● WORK REQUIRED:
The line containing "Page size: 2576x1449." marks the end; copy exactly all lines from the start of the material up to and including it.

● RECORDS FOR THIS EXERCISE:
==============================

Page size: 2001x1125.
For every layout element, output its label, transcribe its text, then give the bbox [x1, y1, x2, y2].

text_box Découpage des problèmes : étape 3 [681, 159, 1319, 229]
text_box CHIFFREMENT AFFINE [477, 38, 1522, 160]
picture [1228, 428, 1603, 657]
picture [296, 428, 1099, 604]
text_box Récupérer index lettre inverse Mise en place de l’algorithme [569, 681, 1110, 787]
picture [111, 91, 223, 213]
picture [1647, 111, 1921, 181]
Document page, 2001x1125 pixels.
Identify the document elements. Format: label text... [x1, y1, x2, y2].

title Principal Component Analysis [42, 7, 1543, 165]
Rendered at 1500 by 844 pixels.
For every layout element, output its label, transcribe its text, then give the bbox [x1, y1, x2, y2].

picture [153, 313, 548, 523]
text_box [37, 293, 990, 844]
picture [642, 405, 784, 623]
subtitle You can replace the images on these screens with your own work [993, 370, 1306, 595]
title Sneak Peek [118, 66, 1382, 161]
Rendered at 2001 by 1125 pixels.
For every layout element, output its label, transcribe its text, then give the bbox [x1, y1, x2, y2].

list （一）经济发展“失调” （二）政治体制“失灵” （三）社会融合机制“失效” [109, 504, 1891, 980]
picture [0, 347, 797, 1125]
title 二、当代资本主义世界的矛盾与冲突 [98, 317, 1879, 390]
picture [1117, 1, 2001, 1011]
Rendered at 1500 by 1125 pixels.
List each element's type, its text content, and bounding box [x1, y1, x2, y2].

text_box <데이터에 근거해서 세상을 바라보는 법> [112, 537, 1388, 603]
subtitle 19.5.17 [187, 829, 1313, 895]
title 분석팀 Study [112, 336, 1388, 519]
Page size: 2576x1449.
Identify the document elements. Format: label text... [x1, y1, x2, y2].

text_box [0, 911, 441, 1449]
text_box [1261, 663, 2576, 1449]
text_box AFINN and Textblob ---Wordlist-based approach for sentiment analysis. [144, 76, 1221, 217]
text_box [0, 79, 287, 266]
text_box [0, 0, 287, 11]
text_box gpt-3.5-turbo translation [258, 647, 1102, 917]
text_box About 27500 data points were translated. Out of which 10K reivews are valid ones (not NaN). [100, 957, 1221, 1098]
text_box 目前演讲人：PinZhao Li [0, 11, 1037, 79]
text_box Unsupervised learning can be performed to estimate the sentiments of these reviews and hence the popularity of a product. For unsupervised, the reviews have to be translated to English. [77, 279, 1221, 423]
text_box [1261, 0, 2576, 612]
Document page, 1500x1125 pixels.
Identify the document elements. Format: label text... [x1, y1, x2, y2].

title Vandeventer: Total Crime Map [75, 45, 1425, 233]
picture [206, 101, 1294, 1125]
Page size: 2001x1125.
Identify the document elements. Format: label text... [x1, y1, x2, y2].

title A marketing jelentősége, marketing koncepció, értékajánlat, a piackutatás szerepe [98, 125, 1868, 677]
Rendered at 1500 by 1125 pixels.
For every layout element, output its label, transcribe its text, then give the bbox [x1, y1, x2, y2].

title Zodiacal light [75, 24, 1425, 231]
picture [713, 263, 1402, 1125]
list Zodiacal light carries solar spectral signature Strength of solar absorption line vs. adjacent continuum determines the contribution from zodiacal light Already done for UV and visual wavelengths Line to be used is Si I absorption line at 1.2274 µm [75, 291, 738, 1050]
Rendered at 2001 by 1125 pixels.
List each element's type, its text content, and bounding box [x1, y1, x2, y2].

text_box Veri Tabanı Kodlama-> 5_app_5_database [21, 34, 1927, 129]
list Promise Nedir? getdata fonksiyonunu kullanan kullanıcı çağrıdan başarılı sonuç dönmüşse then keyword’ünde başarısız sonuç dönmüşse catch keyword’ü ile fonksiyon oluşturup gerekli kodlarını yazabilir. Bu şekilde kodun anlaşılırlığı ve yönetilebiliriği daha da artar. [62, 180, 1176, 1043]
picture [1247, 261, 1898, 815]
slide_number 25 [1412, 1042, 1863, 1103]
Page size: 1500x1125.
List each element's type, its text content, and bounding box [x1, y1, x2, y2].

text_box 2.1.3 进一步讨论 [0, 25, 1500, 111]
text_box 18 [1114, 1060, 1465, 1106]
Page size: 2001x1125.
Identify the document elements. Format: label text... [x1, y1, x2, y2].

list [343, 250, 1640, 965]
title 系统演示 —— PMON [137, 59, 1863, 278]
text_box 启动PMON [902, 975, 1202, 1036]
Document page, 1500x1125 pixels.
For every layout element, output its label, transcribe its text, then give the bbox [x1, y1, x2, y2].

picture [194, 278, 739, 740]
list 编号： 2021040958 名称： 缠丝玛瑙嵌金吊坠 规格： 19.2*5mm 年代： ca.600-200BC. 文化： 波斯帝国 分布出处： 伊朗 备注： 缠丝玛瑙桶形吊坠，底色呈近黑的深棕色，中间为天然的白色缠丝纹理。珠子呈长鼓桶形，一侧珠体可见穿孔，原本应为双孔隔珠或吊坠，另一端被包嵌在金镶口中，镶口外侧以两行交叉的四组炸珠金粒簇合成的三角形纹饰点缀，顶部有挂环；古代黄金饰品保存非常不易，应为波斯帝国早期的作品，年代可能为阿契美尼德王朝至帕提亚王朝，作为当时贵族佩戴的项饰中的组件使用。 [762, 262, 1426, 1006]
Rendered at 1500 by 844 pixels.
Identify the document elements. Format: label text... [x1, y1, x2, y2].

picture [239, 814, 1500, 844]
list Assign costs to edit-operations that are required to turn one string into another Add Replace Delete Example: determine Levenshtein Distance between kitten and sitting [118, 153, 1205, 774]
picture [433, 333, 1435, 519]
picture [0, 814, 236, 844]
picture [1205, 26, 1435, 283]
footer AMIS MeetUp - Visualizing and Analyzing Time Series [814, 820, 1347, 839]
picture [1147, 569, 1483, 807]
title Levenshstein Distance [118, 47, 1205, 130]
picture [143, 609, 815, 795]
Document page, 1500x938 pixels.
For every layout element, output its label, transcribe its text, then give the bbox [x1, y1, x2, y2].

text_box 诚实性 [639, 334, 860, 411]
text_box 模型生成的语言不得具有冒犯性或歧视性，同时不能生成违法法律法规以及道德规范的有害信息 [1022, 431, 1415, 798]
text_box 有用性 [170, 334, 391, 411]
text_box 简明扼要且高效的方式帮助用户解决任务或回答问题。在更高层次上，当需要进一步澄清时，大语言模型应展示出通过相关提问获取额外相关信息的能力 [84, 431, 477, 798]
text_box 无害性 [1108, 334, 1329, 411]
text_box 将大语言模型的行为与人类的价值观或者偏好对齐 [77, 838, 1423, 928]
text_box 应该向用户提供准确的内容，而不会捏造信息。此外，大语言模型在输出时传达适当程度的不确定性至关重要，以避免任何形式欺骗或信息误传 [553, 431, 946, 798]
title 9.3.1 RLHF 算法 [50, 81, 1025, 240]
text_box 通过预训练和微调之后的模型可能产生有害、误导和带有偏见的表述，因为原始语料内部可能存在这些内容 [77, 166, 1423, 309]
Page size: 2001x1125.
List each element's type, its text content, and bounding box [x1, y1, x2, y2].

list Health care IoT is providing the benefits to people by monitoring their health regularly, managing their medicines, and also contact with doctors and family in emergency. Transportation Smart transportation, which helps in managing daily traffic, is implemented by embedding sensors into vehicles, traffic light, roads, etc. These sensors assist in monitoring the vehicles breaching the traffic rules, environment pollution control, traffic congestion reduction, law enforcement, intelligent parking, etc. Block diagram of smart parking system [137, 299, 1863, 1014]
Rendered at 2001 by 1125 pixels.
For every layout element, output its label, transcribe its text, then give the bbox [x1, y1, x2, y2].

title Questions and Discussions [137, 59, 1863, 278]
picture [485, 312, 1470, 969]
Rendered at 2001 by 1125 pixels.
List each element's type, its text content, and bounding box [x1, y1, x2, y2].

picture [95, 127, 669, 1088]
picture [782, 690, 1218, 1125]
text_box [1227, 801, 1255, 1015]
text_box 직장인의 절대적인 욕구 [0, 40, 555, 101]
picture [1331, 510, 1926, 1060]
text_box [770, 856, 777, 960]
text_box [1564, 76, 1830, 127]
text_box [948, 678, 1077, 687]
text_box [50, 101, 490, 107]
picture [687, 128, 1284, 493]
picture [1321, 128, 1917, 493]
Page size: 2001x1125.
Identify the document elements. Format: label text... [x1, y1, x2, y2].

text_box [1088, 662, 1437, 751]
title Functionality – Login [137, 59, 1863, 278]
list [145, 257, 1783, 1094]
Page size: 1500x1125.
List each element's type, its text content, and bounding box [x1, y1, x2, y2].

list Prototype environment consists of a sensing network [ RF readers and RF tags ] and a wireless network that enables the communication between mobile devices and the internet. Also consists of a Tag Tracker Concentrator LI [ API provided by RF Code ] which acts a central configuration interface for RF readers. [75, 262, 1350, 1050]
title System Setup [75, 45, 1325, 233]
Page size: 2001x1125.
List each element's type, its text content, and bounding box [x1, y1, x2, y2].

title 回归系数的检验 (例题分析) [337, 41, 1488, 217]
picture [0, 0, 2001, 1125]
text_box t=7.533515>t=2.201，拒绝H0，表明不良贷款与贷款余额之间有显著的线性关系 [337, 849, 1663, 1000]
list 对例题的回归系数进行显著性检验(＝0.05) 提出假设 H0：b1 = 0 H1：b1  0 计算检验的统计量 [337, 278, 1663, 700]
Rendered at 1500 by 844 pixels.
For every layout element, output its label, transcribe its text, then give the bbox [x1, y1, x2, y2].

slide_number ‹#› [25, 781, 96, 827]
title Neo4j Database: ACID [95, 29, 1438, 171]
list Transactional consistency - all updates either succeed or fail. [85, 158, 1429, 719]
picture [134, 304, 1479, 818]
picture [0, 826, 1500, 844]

==============================

● EXERCISE RESULT:
Page size: 2001x1125.
For every layout element, output its label, transcribe its text, then give the bbox [x1, y1, x2, y2].

text_box Découpage des problèmes : étape 3 [681, 159, 1319, 229]
text_box CHIFFREMENT AFFINE [477, 38, 1522, 160]
picture [1228, 428, 1603, 657]
picture [296, 428, 1099, 604]
text_box Récupérer index lettre inverse Mise en place de l’algorithme [569, 681, 1110, 787]
picture [111, 91, 223, 213]
picture [1647, 111, 1921, 181]
Document page, 2001x1125 pixels.
Identify the document elements. Format: label text... [x1, y1, x2, y2].

title Principal Component Analysis [42, 7, 1543, 165]
Rendered at 1500 by 844 pixels.
For every layout element, output its label, transcribe its text, then give the bbox [x1, y1, x2, y2].

picture [153, 313, 548, 523]
text_box [37, 293, 990, 844]
picture [642, 405, 784, 623]
subtitle You can replace the images on these screens with your own work [993, 370, 1306, 595]
title Sneak Peek [118, 66, 1382, 161]
Rendered at 2001 by 1125 pixels.
For every layout element, output its label, transcribe its text, then give the bbox [x1, y1, x2, y2].

list （一）经济发展“失调” （二）政治体制“失灵” （三）社会融合机制“失效” [109, 504, 1891, 980]
picture [0, 347, 797, 1125]
title 二、当代资本主义世界的矛盾与冲突 [98, 317, 1879, 390]
picture [1117, 1, 2001, 1011]
Rendered at 1500 by 1125 pixels.
List each element's type, its text content, and bounding box [x1, y1, x2, y2].

text_box <데이터에 근거해서 세상을 바라보는 법> [112, 537, 1388, 603]
subtitle 19.5.17 [187, 829, 1313, 895]
title 분석팀 Study [112, 336, 1388, 519]
Page size: 2576x1449.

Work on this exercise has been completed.